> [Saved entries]
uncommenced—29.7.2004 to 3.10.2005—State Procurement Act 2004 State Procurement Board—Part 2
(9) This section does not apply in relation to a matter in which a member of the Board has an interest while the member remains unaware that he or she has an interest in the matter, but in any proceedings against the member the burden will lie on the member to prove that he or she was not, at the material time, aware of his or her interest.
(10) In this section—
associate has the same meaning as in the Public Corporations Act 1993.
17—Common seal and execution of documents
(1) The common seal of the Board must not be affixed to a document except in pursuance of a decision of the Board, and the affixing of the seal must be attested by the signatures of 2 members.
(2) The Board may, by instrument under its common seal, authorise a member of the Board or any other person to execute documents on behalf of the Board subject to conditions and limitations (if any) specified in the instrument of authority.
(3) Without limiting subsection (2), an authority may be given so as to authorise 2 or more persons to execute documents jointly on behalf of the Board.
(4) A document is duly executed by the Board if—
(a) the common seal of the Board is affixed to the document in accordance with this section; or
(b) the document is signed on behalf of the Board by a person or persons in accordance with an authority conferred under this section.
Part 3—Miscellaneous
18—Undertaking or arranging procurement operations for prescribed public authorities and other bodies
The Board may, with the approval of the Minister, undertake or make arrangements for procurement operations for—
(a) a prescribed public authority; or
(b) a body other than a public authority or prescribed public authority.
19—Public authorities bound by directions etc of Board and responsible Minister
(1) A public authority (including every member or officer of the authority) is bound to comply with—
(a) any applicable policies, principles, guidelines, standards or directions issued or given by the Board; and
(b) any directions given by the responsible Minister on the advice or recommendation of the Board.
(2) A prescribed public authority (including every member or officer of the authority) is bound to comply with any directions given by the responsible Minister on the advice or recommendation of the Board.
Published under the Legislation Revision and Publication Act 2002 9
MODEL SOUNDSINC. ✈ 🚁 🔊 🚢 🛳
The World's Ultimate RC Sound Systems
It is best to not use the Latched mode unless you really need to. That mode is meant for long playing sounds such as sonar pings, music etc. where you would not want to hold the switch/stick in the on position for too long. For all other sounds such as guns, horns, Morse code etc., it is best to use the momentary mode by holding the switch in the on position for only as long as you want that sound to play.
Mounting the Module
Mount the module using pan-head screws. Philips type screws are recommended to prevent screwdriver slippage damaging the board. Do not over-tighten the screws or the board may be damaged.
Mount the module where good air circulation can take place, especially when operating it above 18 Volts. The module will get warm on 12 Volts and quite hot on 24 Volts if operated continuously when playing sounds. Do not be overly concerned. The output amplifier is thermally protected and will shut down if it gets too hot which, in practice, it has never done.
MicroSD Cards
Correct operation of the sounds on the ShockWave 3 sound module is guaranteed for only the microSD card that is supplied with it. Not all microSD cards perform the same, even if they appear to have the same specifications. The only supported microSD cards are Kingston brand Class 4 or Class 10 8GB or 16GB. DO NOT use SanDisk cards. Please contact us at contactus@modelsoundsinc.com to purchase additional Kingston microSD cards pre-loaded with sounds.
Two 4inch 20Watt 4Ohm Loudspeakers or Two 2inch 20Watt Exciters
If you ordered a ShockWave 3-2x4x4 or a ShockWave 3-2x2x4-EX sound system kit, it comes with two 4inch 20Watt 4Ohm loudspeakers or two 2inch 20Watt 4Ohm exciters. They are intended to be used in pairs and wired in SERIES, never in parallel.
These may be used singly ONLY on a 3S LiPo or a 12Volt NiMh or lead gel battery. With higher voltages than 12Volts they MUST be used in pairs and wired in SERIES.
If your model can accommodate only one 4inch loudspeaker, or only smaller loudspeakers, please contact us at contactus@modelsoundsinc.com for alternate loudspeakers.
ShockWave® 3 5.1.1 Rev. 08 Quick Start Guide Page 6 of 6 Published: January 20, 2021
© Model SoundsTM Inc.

> [WHAT YOU ARE ASKED TO DO] Show every line of the records above that contains the word "contactus".

> [WRITTEN RESPONSE]
Correct operation of the sounds on the ShockWave 3 sound module is guaranteed for only the microSD card that is supplied with it. Not all microSD cards perform the same, even if they appear to have the same specifications. The only supported microSD cards are Kingston brand Class 4 or Class 10 8GB or 16GB. DO NOT use SanDisk cards. Please contact us at contactus@modelsoundsinc.com to purchase additional Kingston microSD cards pre-loaded with sounds.
If your model can accommodate only one 4inch loudspeaker, or only smaller loudspeakers, please contact us at contactus@modelsoundsinc.com for alternate loudspeakers.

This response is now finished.